Sağcısı, solcusu, akademisyeni, iş adamı, köylüsü, her kesimden, her düşünceden insan bugünlerde sosyal medyadan; merhum Prof.dr. Necmettin Erbakan’ın sözlerini videolarını paylaşıyor.
Ülkemizde her görüşten ve her milletten, her inanıştan insan var. Türkiye’deki farklı görüşler zenginliğimizdir.
Her görüşten insanımız Erbakan isminin ne kadar ileri görüşlü, ne kadar bilge bir bilim adamı olduğundan bahsediyor.
“Erbakan çok haklıymış” diyor.
Türkiye'de ilk yerli motor üretimi olan Gümüş motor fabrikasını kuran kişidir Erbakan.
O Türkiye'de kendisine en çok haksızlık yapılan siyasetçi, mühendis, akademisyendir.

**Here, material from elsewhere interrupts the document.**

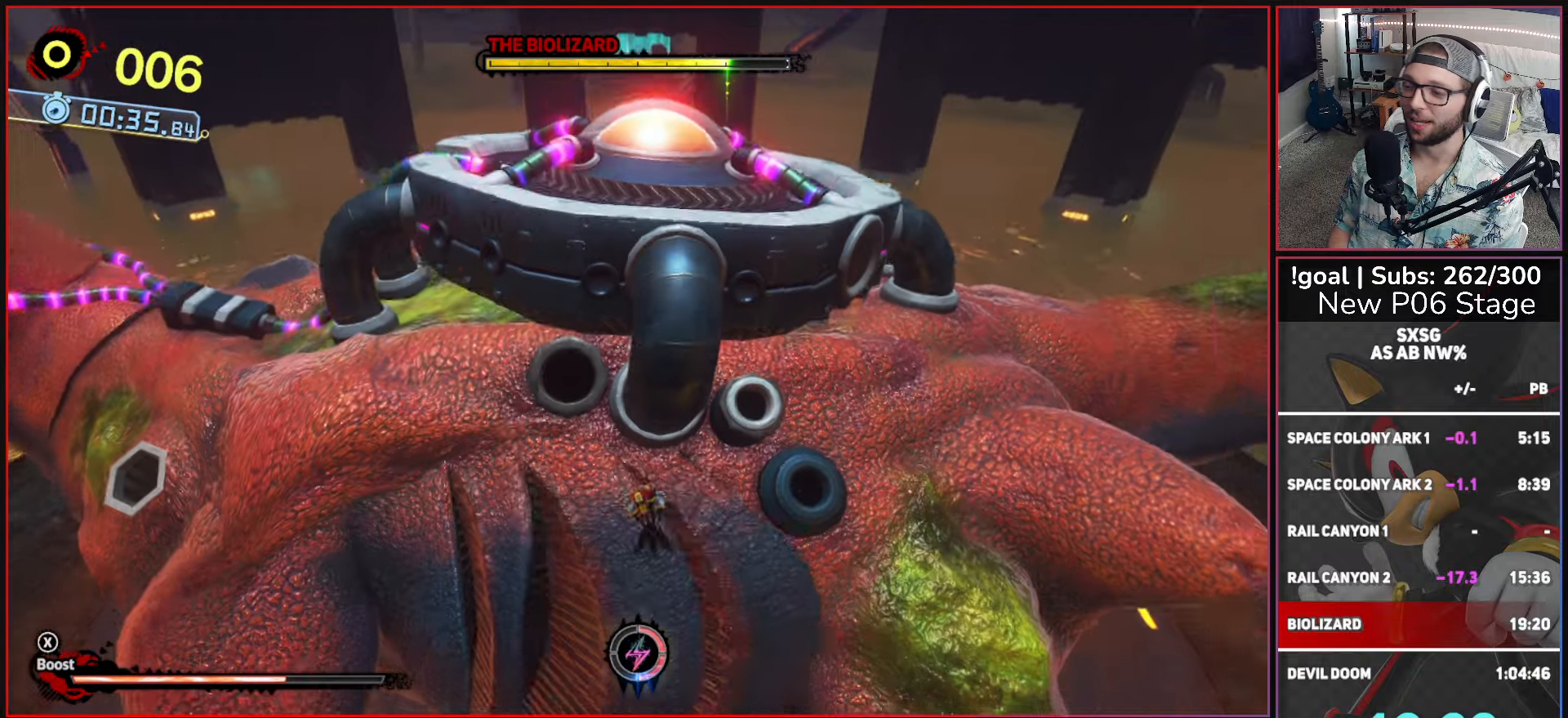
{"buttons": [], "left_stick": "center", "right_stick": "center", "events": []}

Türkiye'de Başbakanlık görevini 28 Haziran 1996 ile 30 Haziran 1997 tarihleri arasında sürdürmüştür. 28 Şubat sürecinden sonra istifa etmeye zorlanmıştır ve 5 yıl süreliğine siyaset yasağı getirilmiştir.
Buna rağmen ona karşı yapılan tüm alçaklıklara, haksızlıklara rağmen ülkesine ve milletine küsmemiştir.
Aslında büyük devlet adamı bilge insan,hayattayken geceli gündüzlü ülkesi için çalışıyorken maalesef çok fazla kıymeti bilinmedi.
En büyük siyasi rakipleri dahil onun siyasetteki nezaketini ve insanlığından bahsediyorken ona karşı vefasızlıktan geri durmadı.
Siyasete gireceği ilk yıllarda Adalet partisine başvurduğunda okul arkadaşı Süleyman Demirel’in engellemesi ile siyasete bağımsız milletvekili adayı olarak başladığı söyleniyor.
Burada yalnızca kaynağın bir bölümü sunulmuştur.